The Madison organization covers a large area of mostly rural communities, which have higher donor rates than urban areas. Essentially, it competes for organs with the Milwaukee area, which is more urban, has fewer donors, and has three transplant centers, one of which is a children's hospital.

"We know, geographically, that there's a higher donor rate in the Southeast and the South, and we know the donor rate is higher in rural than in urban areas," Dr Sahajpal told Medscape Medical News.

Dr Ajay Sahajpal, medical director of the transplant program at Aurora Health Care

"We can have patients dying in our ICU waiting for a liver in Chicago or Milwaukee, and in Madison, someone can drive in from home and get a transplant," he said.

Dr Garcia, who is married with three young children, is better connected than most because of his profession. As a liver specialist, he knows the intricacies of the transplant system. As a physician, he is surrounded by experts who are helping him look for a living donor and who have helped him connect with a network of living donors in his native Nicaragua.

He said he doesn't see a need to list at another center because he has faith that his team will be able to find a match. But he acknowledged that the difference in wait times is unfair.

"I would like to have the same opportunities as somebody in Madison. I could go to Madison, but I have family here," Dr Garcia explained.

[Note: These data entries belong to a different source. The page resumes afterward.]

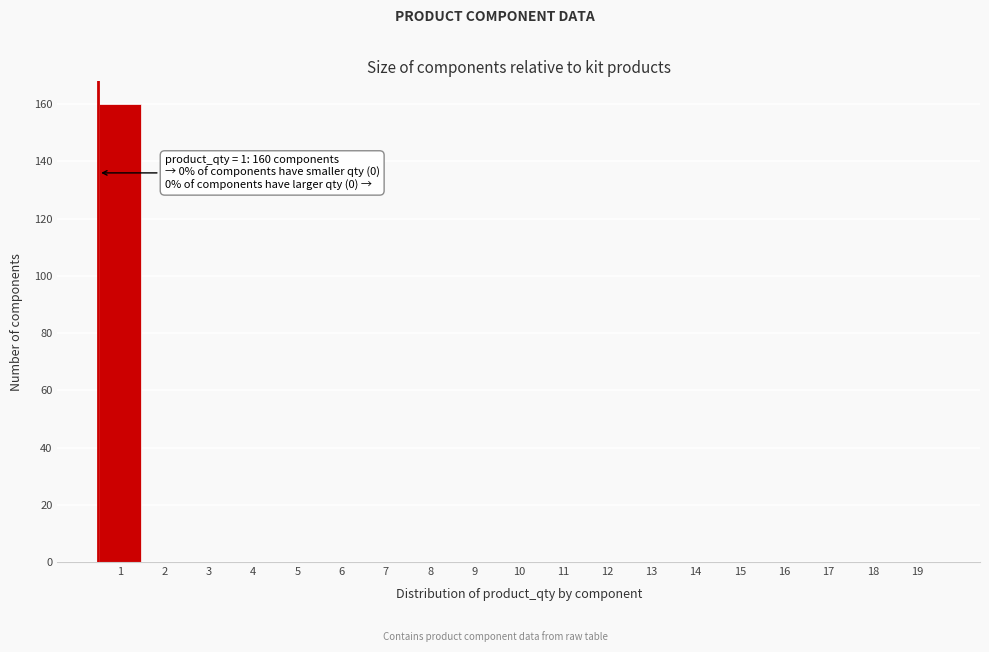

Reading left to right, extract all data points from this chart.

1=160	2=0	3=0	4=0	5=0	6=0	7=0	8=0	9=0	10=0	11=0	12=0	13=0	14=0	15=0	16=0	17=0	18=0	19=0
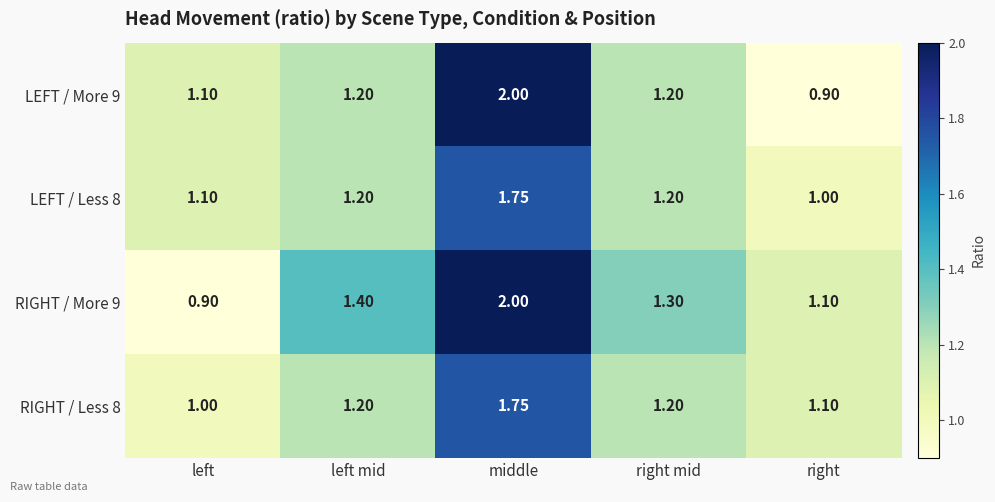

At which label does LEFT / More 9 reach its peak?

middle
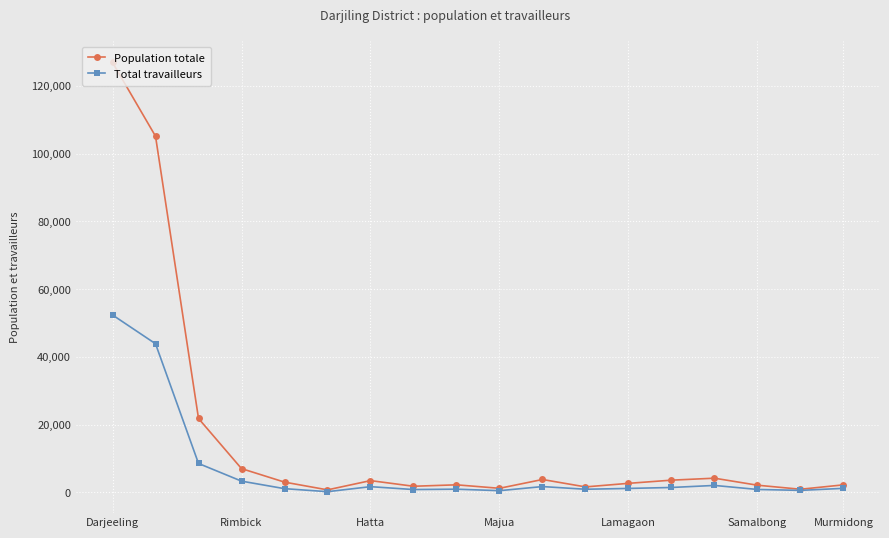

List the series in order of their peak value, lowest first.

Total travailleurs, Population totale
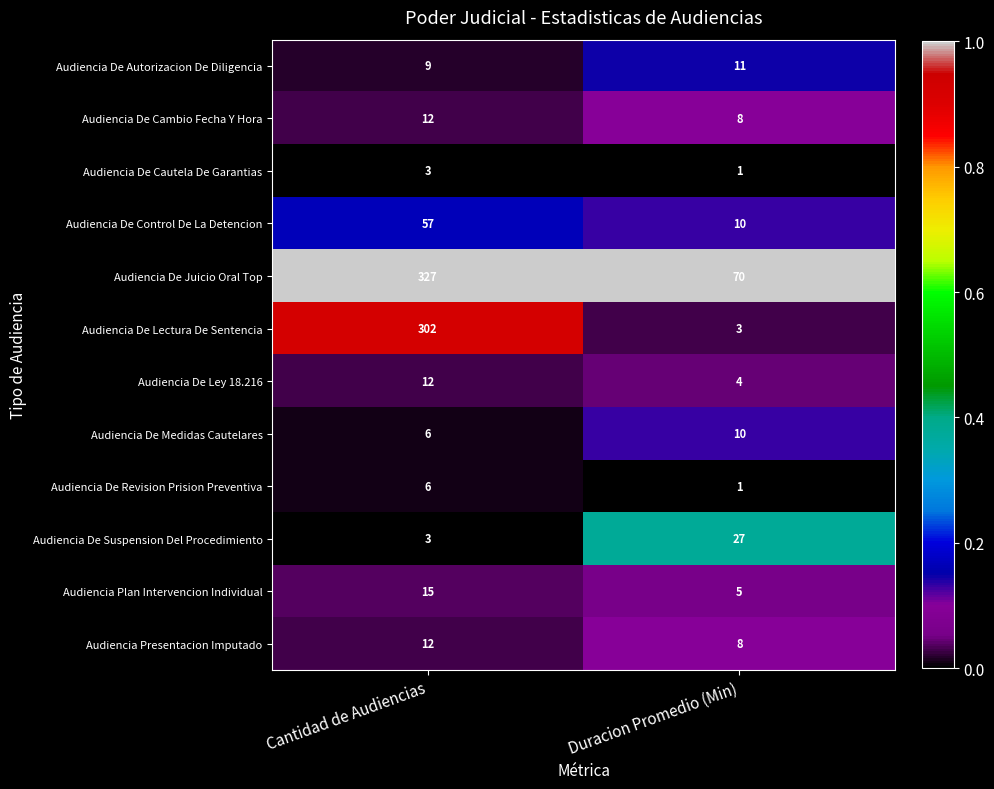

Reading right to left, transcribe all the data shown in this chart.

Audiencia De Autorizacion De Diligencia: 11	9
Audiencia De Cambio Fecha Y Hora: 8	12
Audiencia De Cautela De Garantias: 1	3
Audiencia De Control De La Detencion: 10	57
Audiencia De Juicio Oral Top: 70	327
Audiencia De Lectura De Sentencia: 3	302
Audiencia De Ley 18.216: 4	12
Audiencia De Medidas Cautelares: 10	6
Audiencia De Revision Prision Preventiva: 1	6
Audiencia De Suspension Del Procedimiento: 27	3
Audiencia Plan Intervencion Individual: 5	15
Audiencia Presentacion Imputado: 8	12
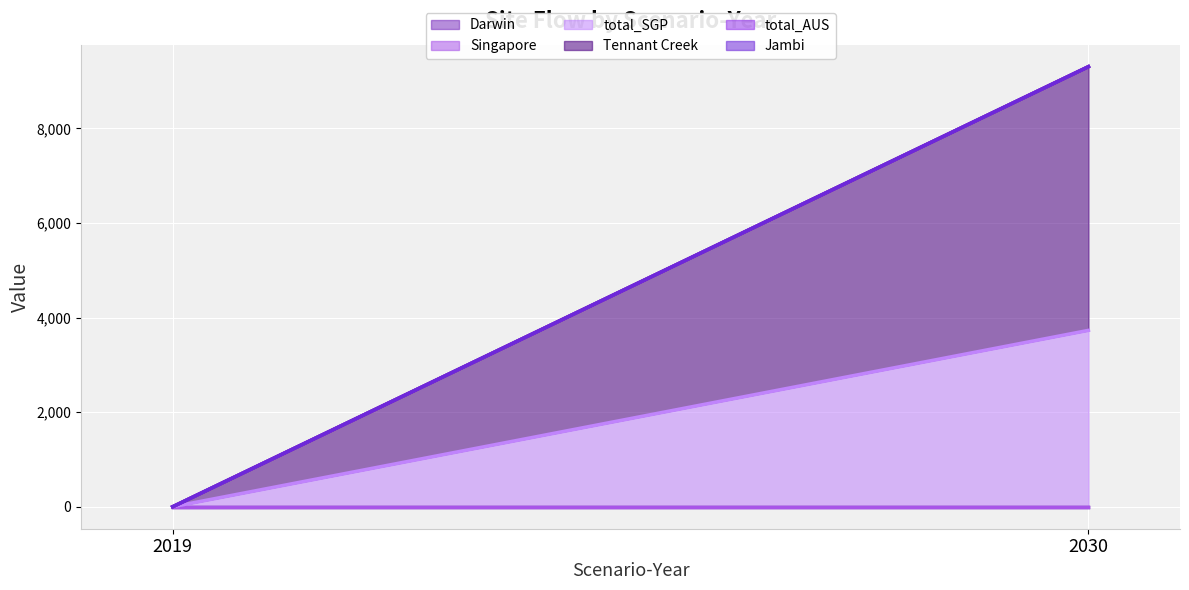

The Darwin series shows 0.0 at 2030. True or false?

True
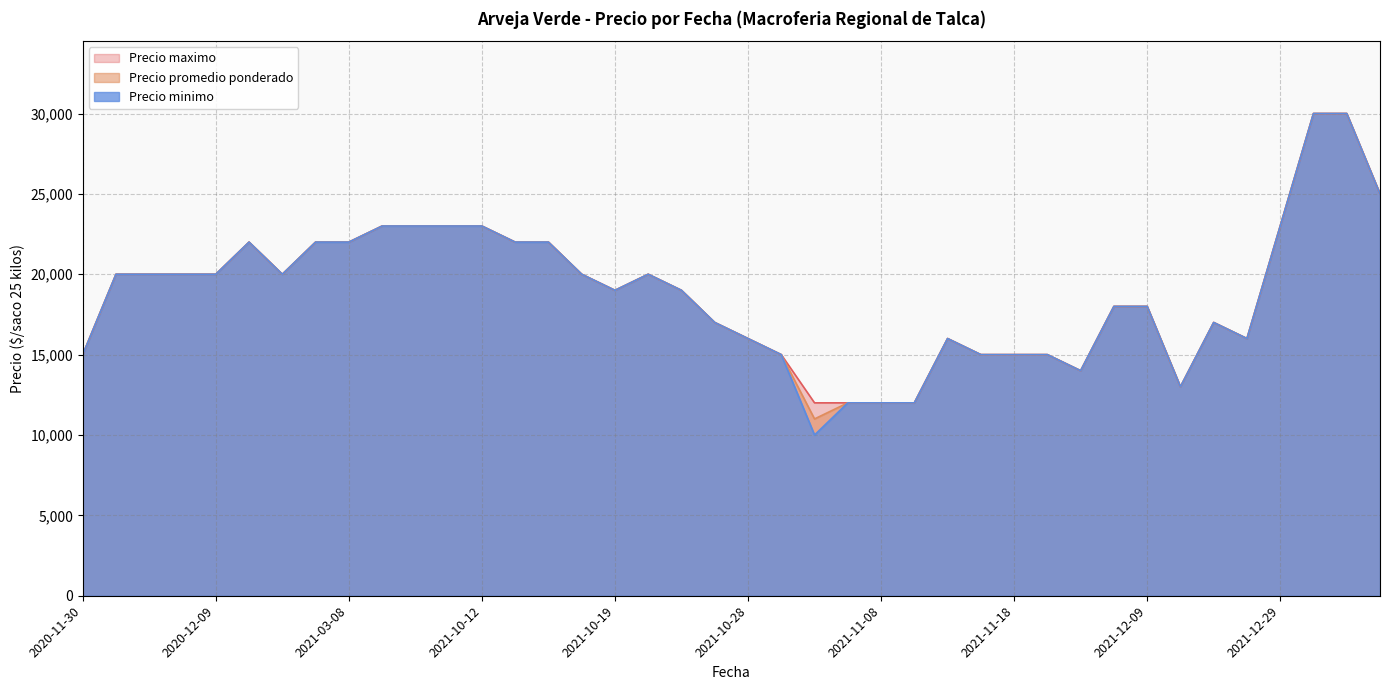

What is the sum of the Precio promedio ponderado values at 2021-10-21 and 2021-10-26?

37000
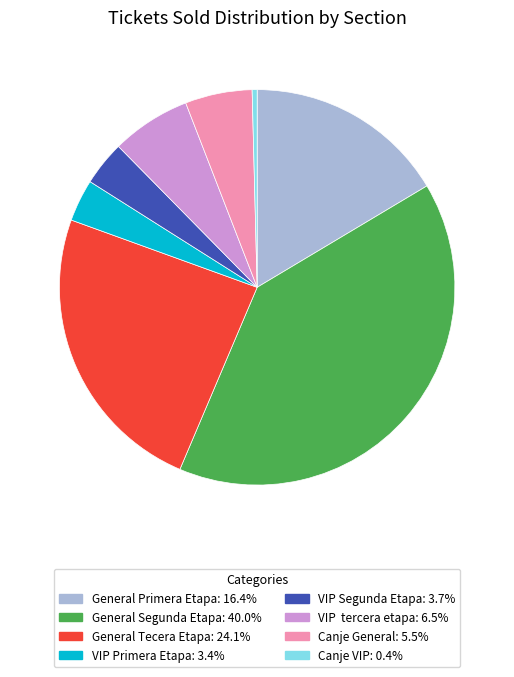

How many slices are in this pie chart?

8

His chances are best with a living donor because kidneys last longer when they come from a living donor, Dr Sahajpal pointed out. However, none of his family members is a match.

Dr Garcia will likely have to start dialysis in 6 months to a year, but he hopes a match comes before that; he is well aware that outcomes are better if the transplant happens before dialysis starts.

Possible Solutions

In addition to the new geographic system proposed for liver allocation, the transplant community is working on several fronts to decrease the demand for and increase the supply of organs.

The successful transplantation of kidneys from donors infected with hepatitis C virus to uninfected recipients, after direct-acting antiviral agents wiped out the virus in the recipient, has been reported recently (N Engl J Med. 2017;376:2394-2395). This strategy would open up new avenues for donation, and could make use of the 500 or so kidneys discarded each year because of donor infection.

Direct-acting antivirals are also allowing some people with hepatitis C to be removed from the liver transplant list.

And the quest for a way to manufacture replacement organs continues. But artificial organs are 10 to 15 years away, Dr Ladner said.

"Until we can make organs, the only way of getting everyone transplanted is through living donation," she explained. That is a harder sell with livers than with kidneys, though. Consequently, only 4% of liver donations come from living donors, she reported.

"That's the only way out, because I don't think the deceased donor pool is suddenly going to double," she added.

Every 10 minutes, someone in the United States is added to the national transplant waiting list. According to UNOS, today there are 116,829 people waiting.

Dr Heimbach, Dr Ladner, Dr Lamas, Dr Garcia, and Dr Sahajpal report no relevant financial relationships. Nicole Seefeldt is a former editor at Medscape and her colleagues are delighted to witness her improving health and wish her well.